ElasticSearch: Retrieve string concatenation, or partial array

Question

I have many indexed documents such as this one:

{
   "_index":"myindex",
   "_type":"somedata",
   "_id":"31d3255d-67b4-40e6-b9d4-637383eb72ad",
   "_version":1,
   "_score":1,
   "_source":{
      "otherID":"b4c95332-daed-49ae-99fe-c32482696d1c",
      "data":[
         {
            "data":"d2454d41-a74e-43af-b3b0-0febeaf67a99",
            "iD":"9362f2eb-9bd7-4924-8b0e-77c27bb0aa56"
         },
         {
            "data":"some text",
            "iD":"c554b8ce-c873-4fef-b306-ec65d2f40394"
         },
         {
            "data":"5256983c-ef69-4363-9787-97074297c646",
            "iD":"8c90e2be-6042-4450-b0fd-0732900f8f65"
         },
         {
            "data":"other text",
            "iD":"8d8f8a61-02d6-4d3e-9912-9ebb5d213c15"
         },
         {
            "data":"3",
            "iD":"c880bfdf-eb4b-4c80-9871-fd44e06b2ed2"
         }
      ],
      "iD":"31d3255d-67b4-40e6-b9d4-637383eb72ad"
   }
}

It's type mapping is configured this way:

{
   "somedata":{
      "dynamic_templates":[
         {
            "defaultIDs":{
               "match_pattern":"regex",
               "mapping":{
                  "index":"not_analyzed",
                  "type":"string"
               },
               "match":".*(id|ID|iD)"
            }
         }
      ],
      "properties":{
         "otherID":{
            "index":"not_analyzed",
            "type":"string"
         },
         "data":{
            "properties":{
               "data":{
                  "type":"string"
               },
               "iD":{
                  "index":"not_analyzed",
                  "type":"string"
               }
            }
         },
         "iD":{
            "index":"not_analyzed",
            "type":"string"
         }
      }
   }
}

I wish to be able to retrieve a string concatenation of data based on it's ID.
For example, given the id c554b8ce-c873-4fef-b306-ec65d2f40394, and the id 8d8f8a61-02d6-4d3e-9912-9ebb5d213c15, I would like to retrieve some text other text.
These IDs repeat in other documents of the same type with different data.

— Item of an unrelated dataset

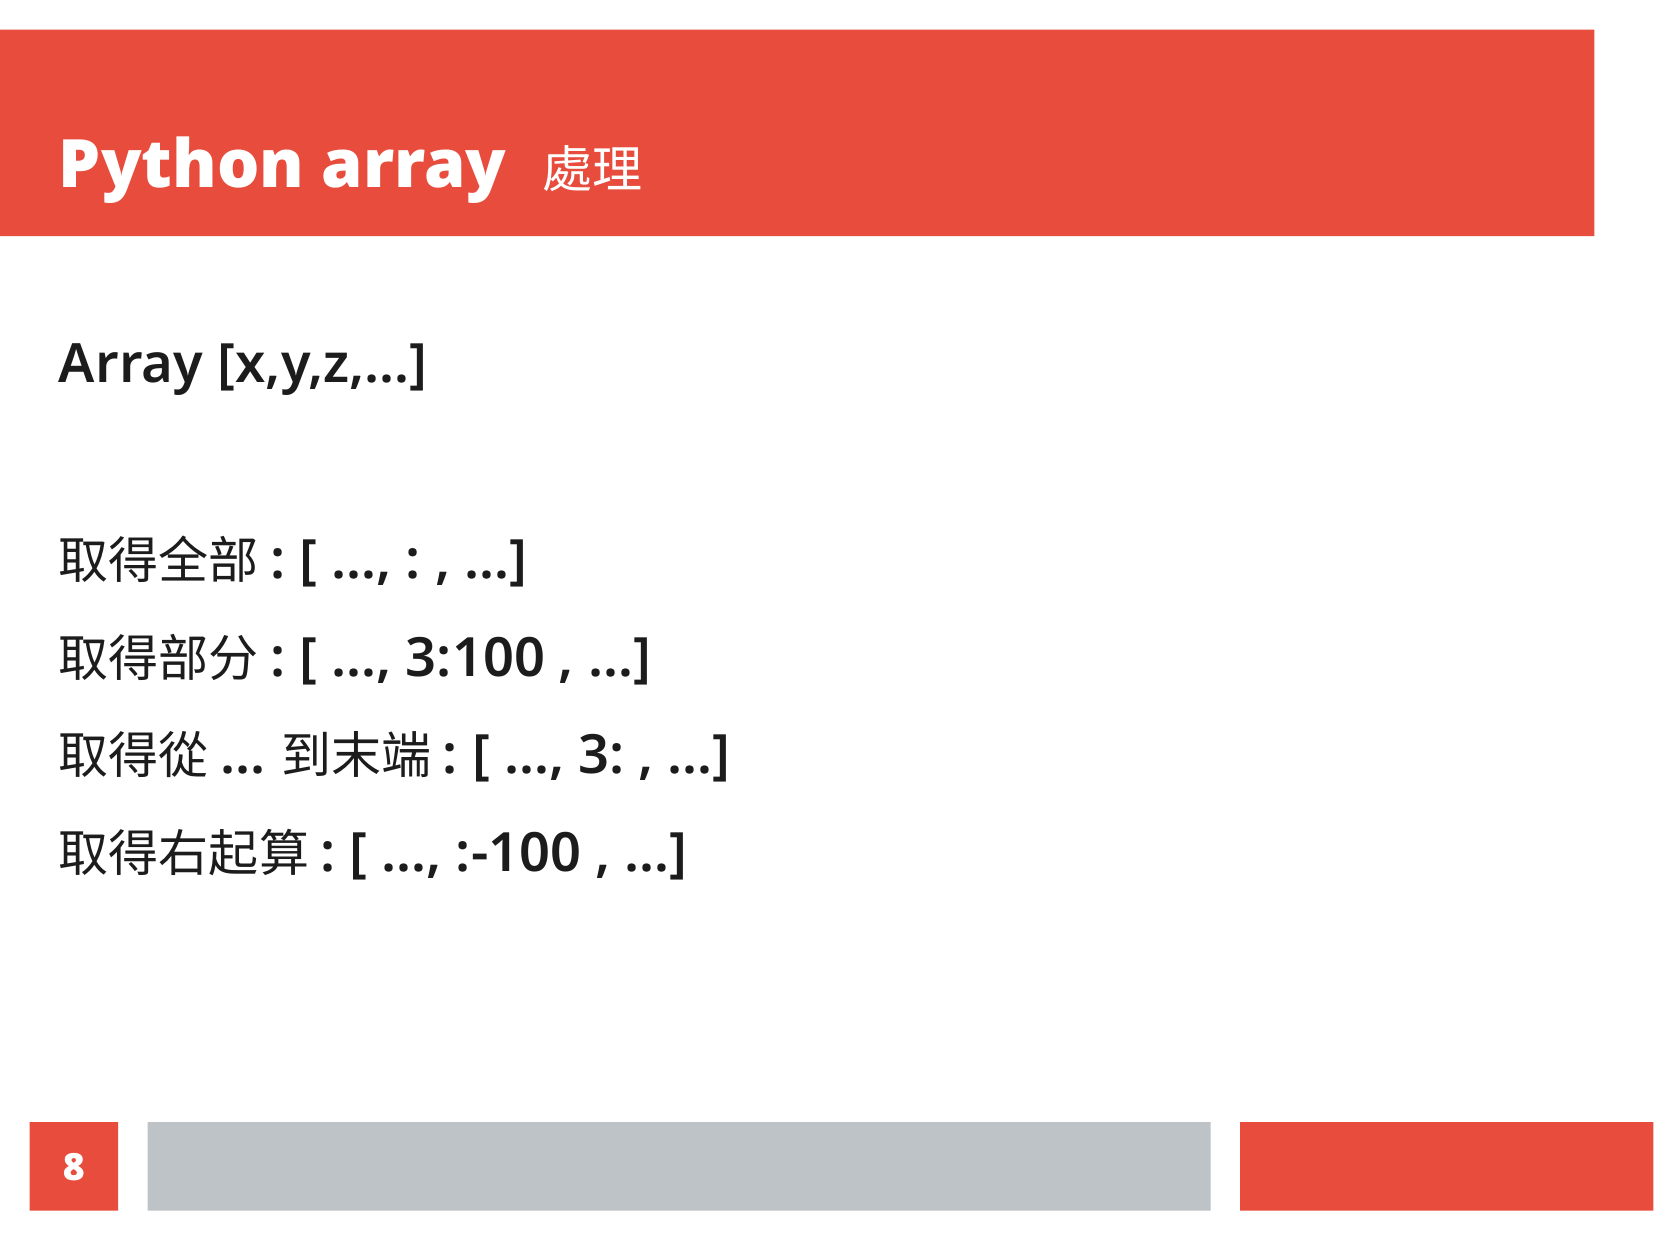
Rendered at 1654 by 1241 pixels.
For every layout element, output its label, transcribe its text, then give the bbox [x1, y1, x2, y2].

If this is not possible (which I suspect this is the case), I would like to at least retrieve a partial array containing my requested data.
Those arrays can become large (and so is the number of documents) and I would only need one or two elements from each hit.

If both my requests are not possible, how would you suggest changing my mappings in order to facilitate my needs?

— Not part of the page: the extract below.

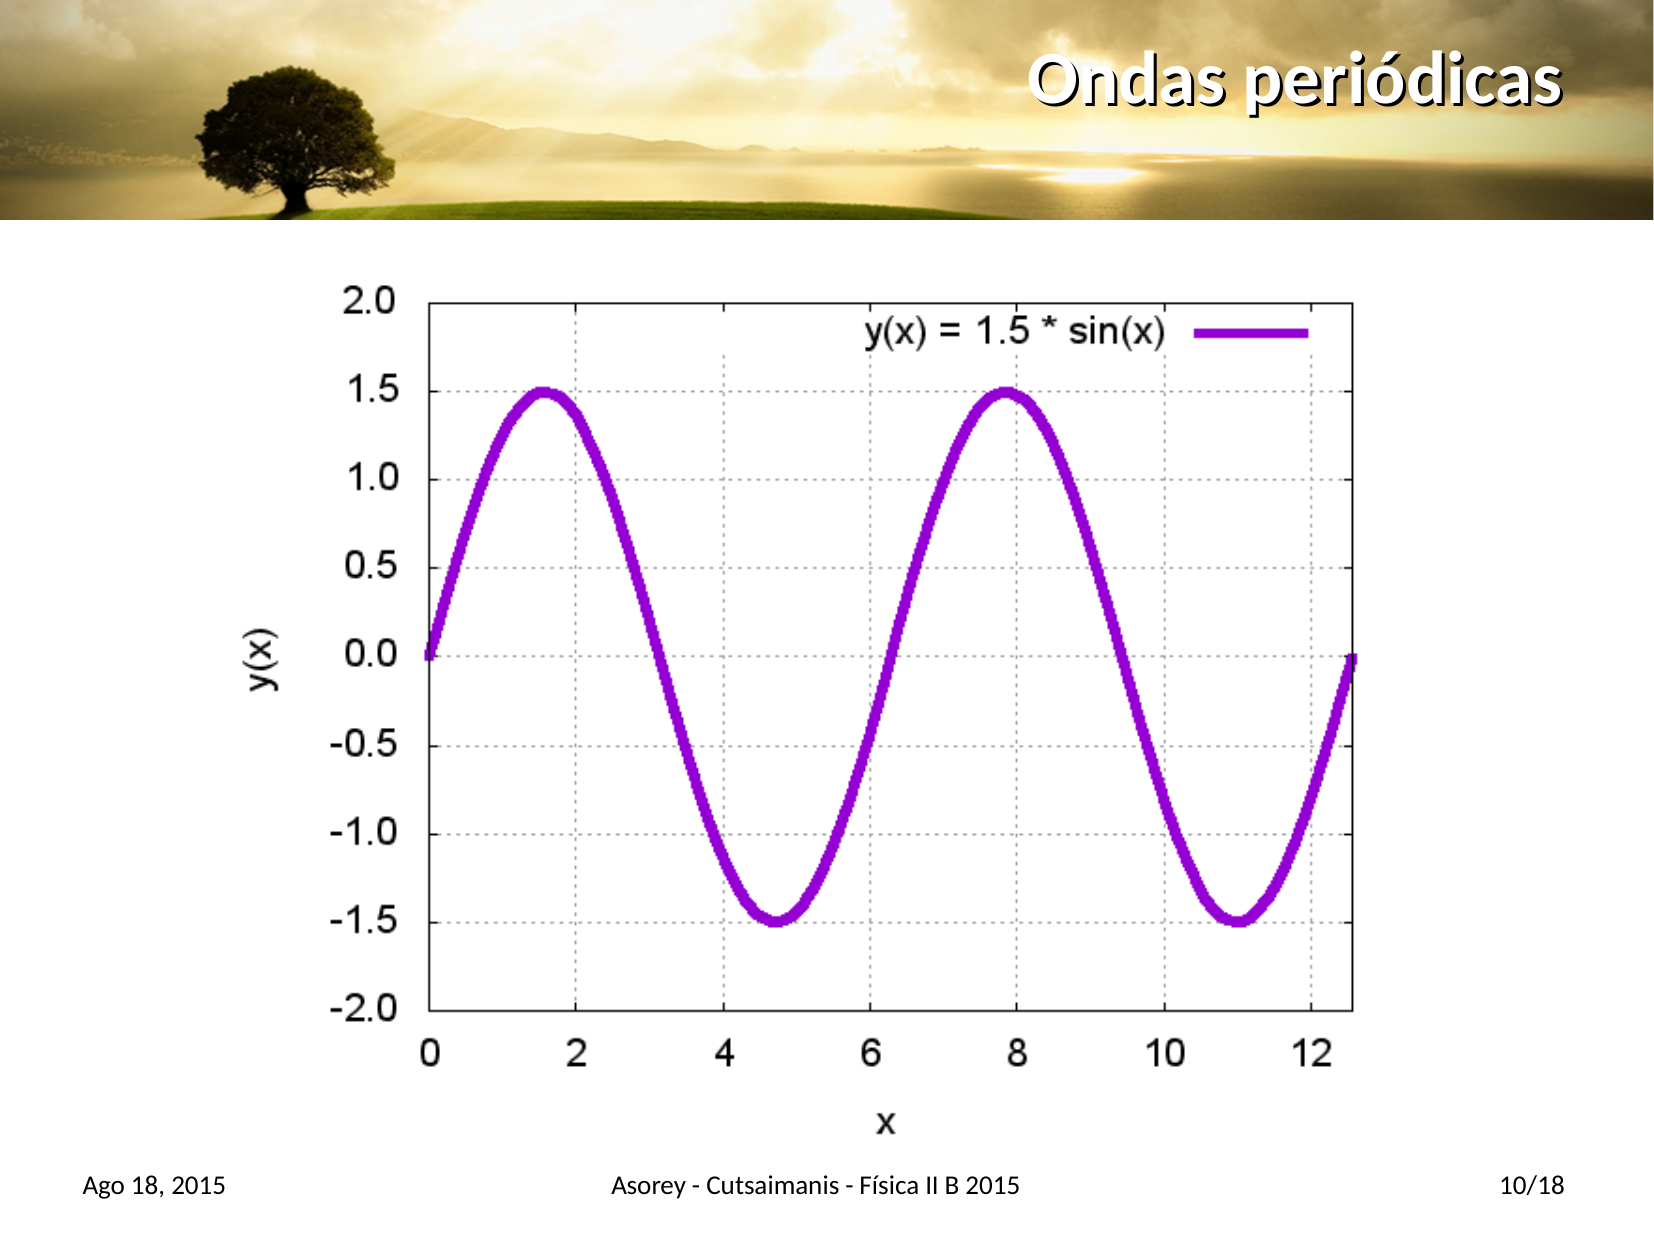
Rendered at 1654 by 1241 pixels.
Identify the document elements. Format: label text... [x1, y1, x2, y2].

picture [0, 0, 1654, 220]
title Ondas periódicas [75, 19, 1564, 151]
picture [226, 254, 1427, 1156]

Thanks in advance, Jonathan.

Jony Adamit · Accepted Answer · 2015-05-19 08:44:40Z

3

I have found a way to do exactly what I needed without changing my data structure.
(I actually did end up changing my data structure, but for reasons of space and efficiency).

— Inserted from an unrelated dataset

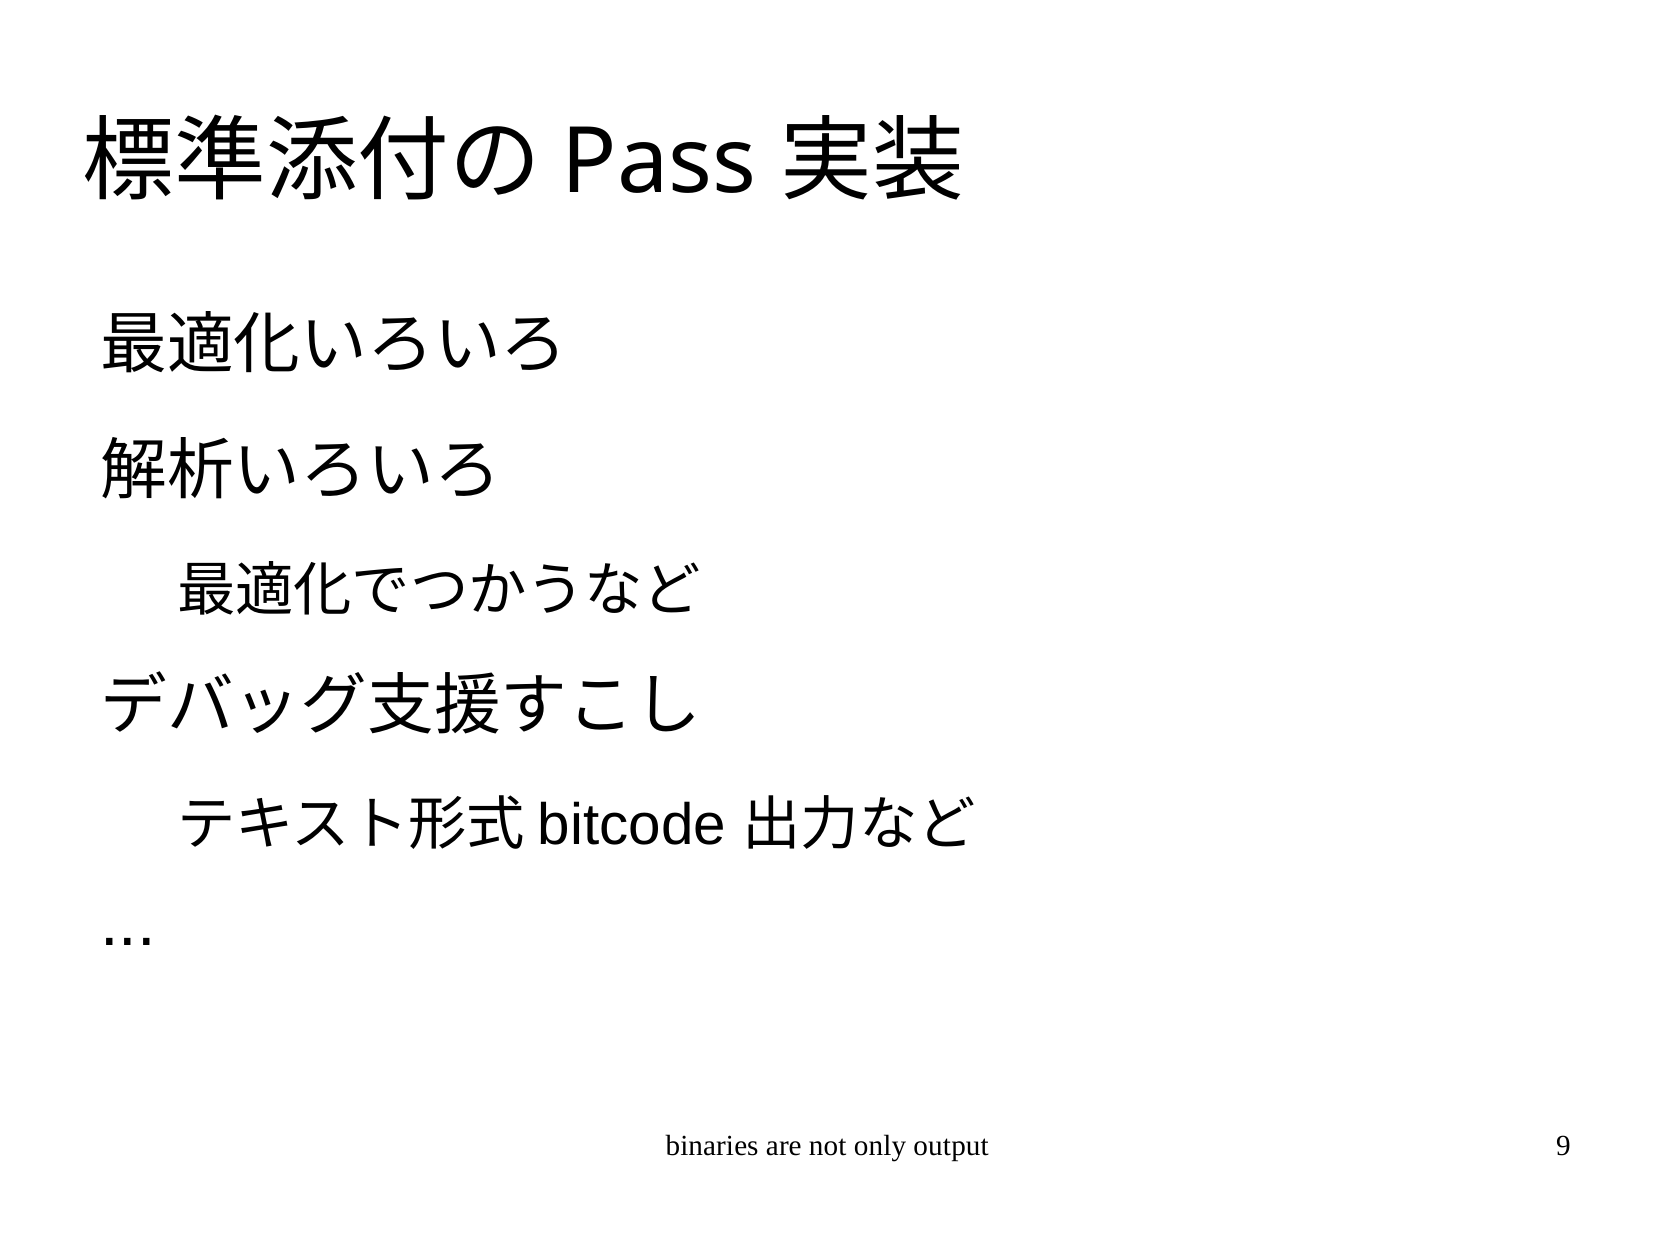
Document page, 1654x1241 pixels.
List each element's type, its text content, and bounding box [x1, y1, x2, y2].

title 標準添付の Pass 実装 [82, 49, 1571, 257]
list 最適化いろいろ 解析いろいろ 最適化でつかうなど デバッグ支援すこし テキスト形式 bitcode 出力など ... [82, 290, 1571, 1094]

All you have to do is enjoy the groovy goodness ElasticSearch has to offer:

{
    "query" : { "term" : { "otherID" : "b4c95332-daed-49ae-99fe-c32482696d1c" } },
    "script_fields" : { "requestedFields" : { "script" :  "_source.data.findAll({ it.iD == 'c554b8ce-c873-4fef-b306-ec65d2f40394' || it.iD == '8d8f8a61-02d6-4d3e-9912-9ebb5d213c15'}) data.join(' ') " } }
}

Just goes to show how strong ElasticSearch really is.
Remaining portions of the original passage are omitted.